The forerunners – Singapore and Malaysia

These two countries introduced their CG Code almost 20 years ago, not long after the Organisation for Economic Co-operation and Development (OECD) released its first Principles on Corporate Governance in 1999. Malaysia was actually the first ASEAN nation to introduce a binding code to its exchange, i.e. Bursa Malaysia, in 2000. 

Singapore followed closely and introduced ours in 2001. It has been revised three times after that as we continue to push for higher corporate governance standards, with the most recent revision in 2018. In the latest revision, accepted good CG practices are now treated as a baseline for all listed companies in SGX as they are incorporated into the mandatory listing manual. Adherence to the 13 Principles in the CG Code is mandatory while Singapore listed companies will continue to comply or explain for any variation with the Provisions. Compliance with the Practice Guidance is voluntary.

The stars – Indonesia, The Philippines, Thailand

The stock exchanges and capital markets of these three countries have been doing very well compared to other ASEAN nations. They introduced their CG Code in the last 5 to 8 years, in time to catch on with the IPO fever which sees many of their larger family-controlled and state-owned companies being listed on their local bourses as the nation’s economy picks up after the global financial crisis. The high price-to-earnings ratio given to many of the IPOs in these markets definitely
signifies a growing interest of investment funds flowing into this part of the world.

The budding newcomers – Cambodia, Laos, Myanmar, Vietnam

Vietnam has released its first version of the CG Code of Best Practices for Public Companies in August 2019, while Cambodia, Laos and Myanmar are looking to introduce their first CG code in the near future.

Vietnam’s CG Code is very comprehensive and prescriptive, with one of the recommendations even going as far as suggesting to have at least two female board members or at least 30 per cent female representation on board. Singapore has not even gone as far as prescribing a number.
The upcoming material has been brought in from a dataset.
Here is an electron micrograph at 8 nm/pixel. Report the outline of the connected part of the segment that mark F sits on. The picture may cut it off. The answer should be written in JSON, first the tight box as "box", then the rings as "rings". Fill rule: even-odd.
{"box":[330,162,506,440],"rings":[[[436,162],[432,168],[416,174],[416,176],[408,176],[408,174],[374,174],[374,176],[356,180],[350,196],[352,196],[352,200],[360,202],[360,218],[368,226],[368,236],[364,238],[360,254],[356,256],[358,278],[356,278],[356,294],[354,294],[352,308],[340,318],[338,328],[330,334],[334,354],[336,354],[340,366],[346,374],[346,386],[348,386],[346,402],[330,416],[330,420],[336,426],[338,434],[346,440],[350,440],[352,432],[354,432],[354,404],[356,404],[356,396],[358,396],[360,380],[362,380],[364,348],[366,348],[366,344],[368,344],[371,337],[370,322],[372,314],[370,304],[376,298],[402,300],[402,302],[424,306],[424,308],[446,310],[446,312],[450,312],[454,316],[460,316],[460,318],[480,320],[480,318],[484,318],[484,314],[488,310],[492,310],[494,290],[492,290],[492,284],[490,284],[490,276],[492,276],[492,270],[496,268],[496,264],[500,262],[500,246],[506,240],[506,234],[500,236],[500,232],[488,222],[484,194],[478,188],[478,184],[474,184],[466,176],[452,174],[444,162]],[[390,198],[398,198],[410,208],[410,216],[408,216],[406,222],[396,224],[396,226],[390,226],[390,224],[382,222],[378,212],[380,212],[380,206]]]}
However, it is also stated that Vietnam’s CG Code at this point in time is just for the authorities to evaluate and improve the public company framework and practices for corporate governance, potentially issuing a “Comply or Explain” CG Code in the near future.
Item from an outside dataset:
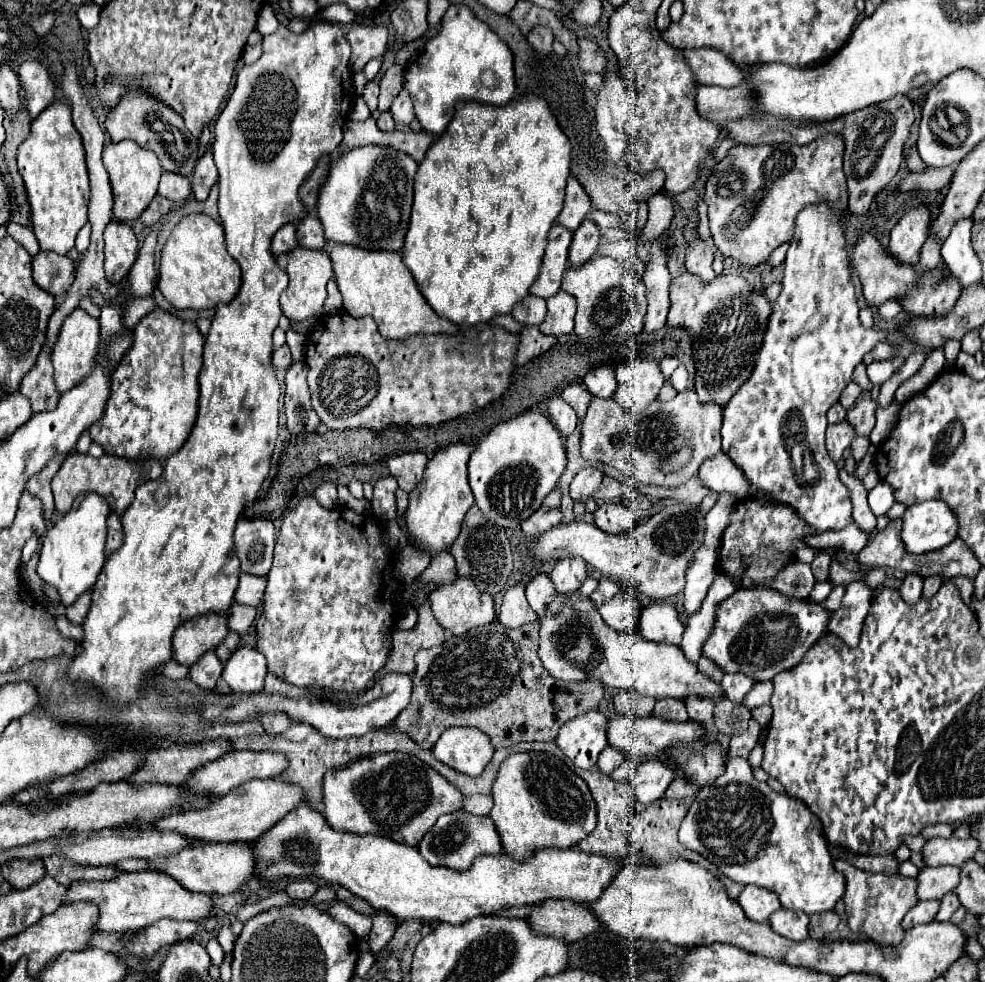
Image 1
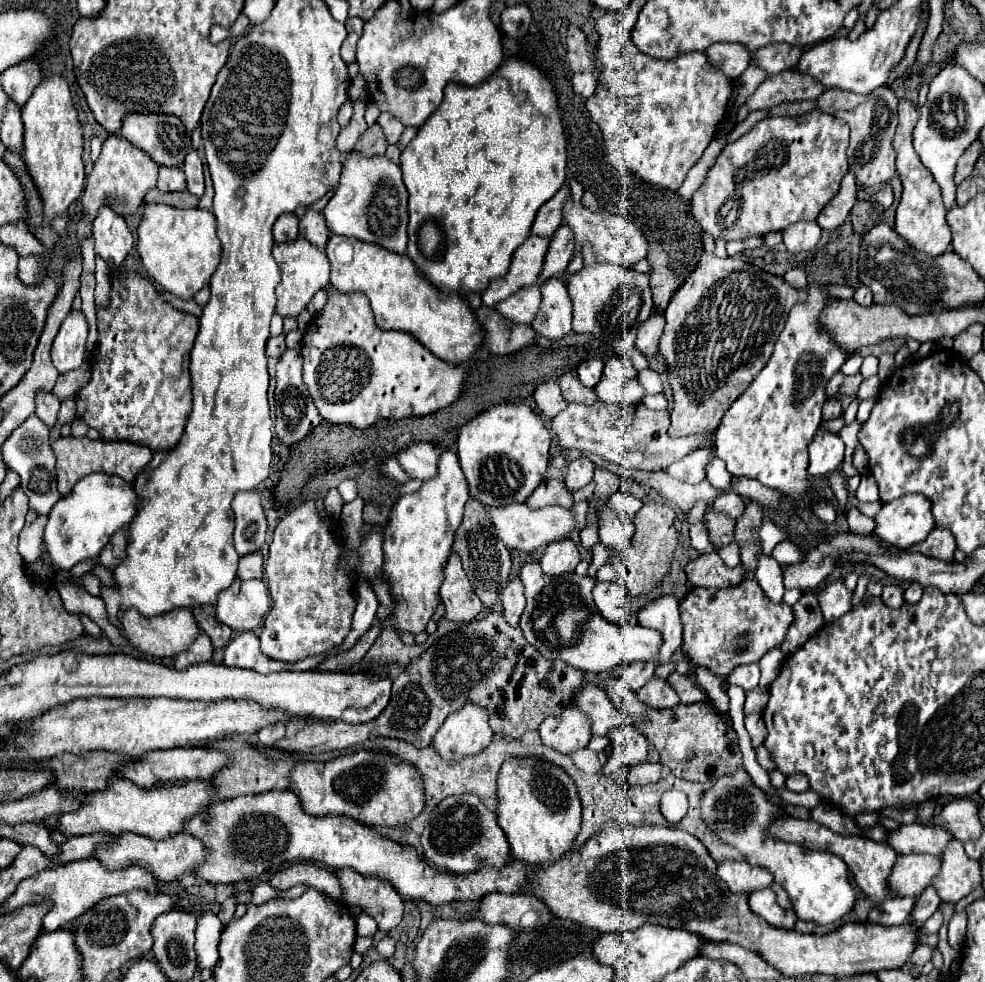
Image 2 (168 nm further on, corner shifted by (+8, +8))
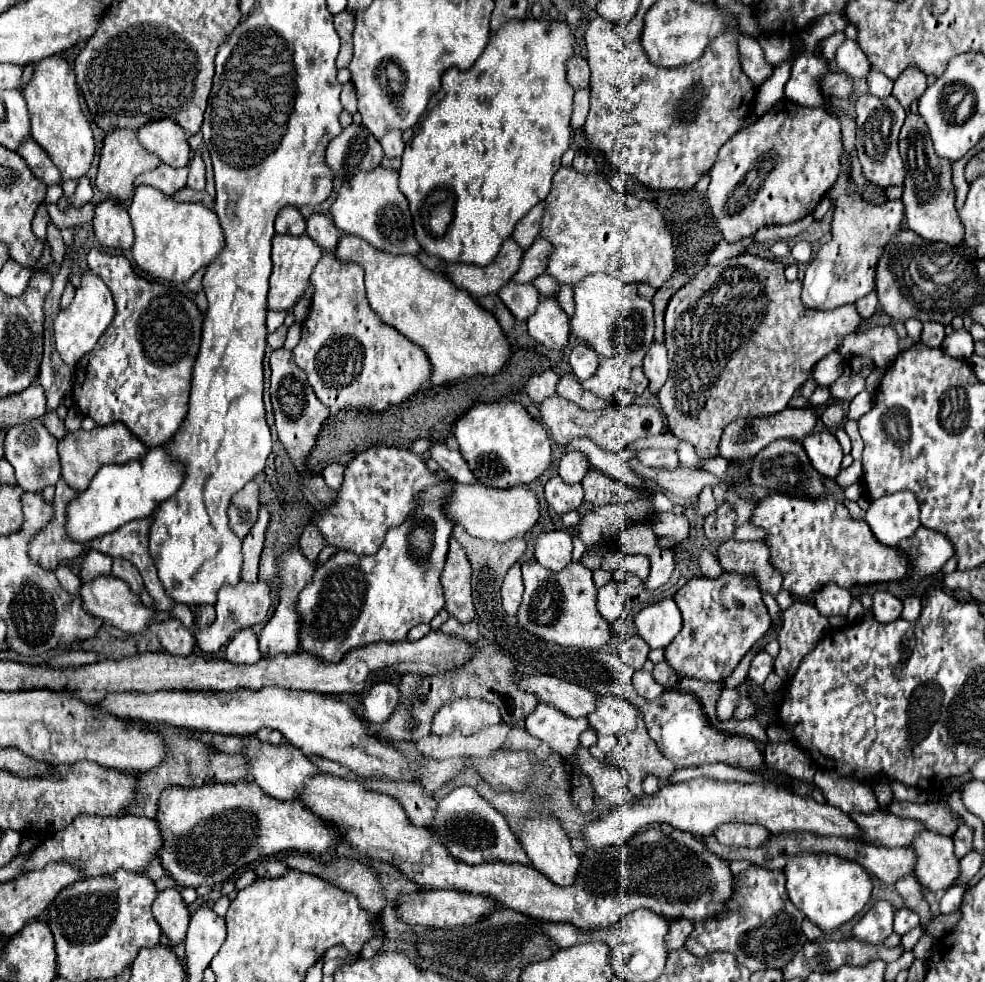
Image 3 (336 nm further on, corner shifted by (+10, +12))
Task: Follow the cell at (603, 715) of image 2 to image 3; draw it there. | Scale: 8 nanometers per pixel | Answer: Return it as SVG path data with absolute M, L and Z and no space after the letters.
M519 676L519 686L527 692L535 692L541 702L553 704L563 714L571 718L583 718L595 712L599 694L565 680L559 680L555 676Z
This means that the current CG Code has no enforcement value, unlike those found in other countries. Other than the abovementioned nine nations, we can also look at Brunei, which does not really fall into the three categories. Brunei is an outlier as it does not really depend on its capital market to drive its economy – it introduced a code as early as 2014 but till now, it is an entirely voluntary code with no binding force.

Testing of waters

Overall, other than Singapore and Malaysia, which have more matured capital markets and had introduced a binding code for all listed companies on their Exchanges right from the beginning, most of the developing capital markets tested the waters initially by introducing a non-binding/guidance code to allow the market to be familiar with the idea of corporate governance.

This can be due to the fact that these nations mostly adopt a civil law system which generally has weaker protection for shareholders. They would need to strengthen the laws or legal frameworks on corporations and the securities markets before introducing an overarching corporate governance code. This approach is good as it allows the companies and market players to be familiar with the idea of CG so that it would be less painful during the compliance process. This may involve steps such as finding suitable people to sit on the board as independent directors; and introducing new internal processes and guidelines.

What’s next for ASEAN? The OECD continues to do periodic surveys on corporate governance in Asia, so there is definitely pressure by the ASEAN nations to step up their corporate governance framework to capitalise on the current inflow of investment funds into this part of the world. Other international bodies, like the International Monetary Fund and to a lesser extent, the World Bank, have also been instrumental in helping ASEAN nations to come up with a CG framework. The guiding light is here to stay and it looks to shine even more brightly in ASEAN in the future.

The writer is an Associate Professor at the National University of Singapore (NUS) Business School & Faculty of Law. She is also the Academic Director of the UCLA-NUS EMBA Programme.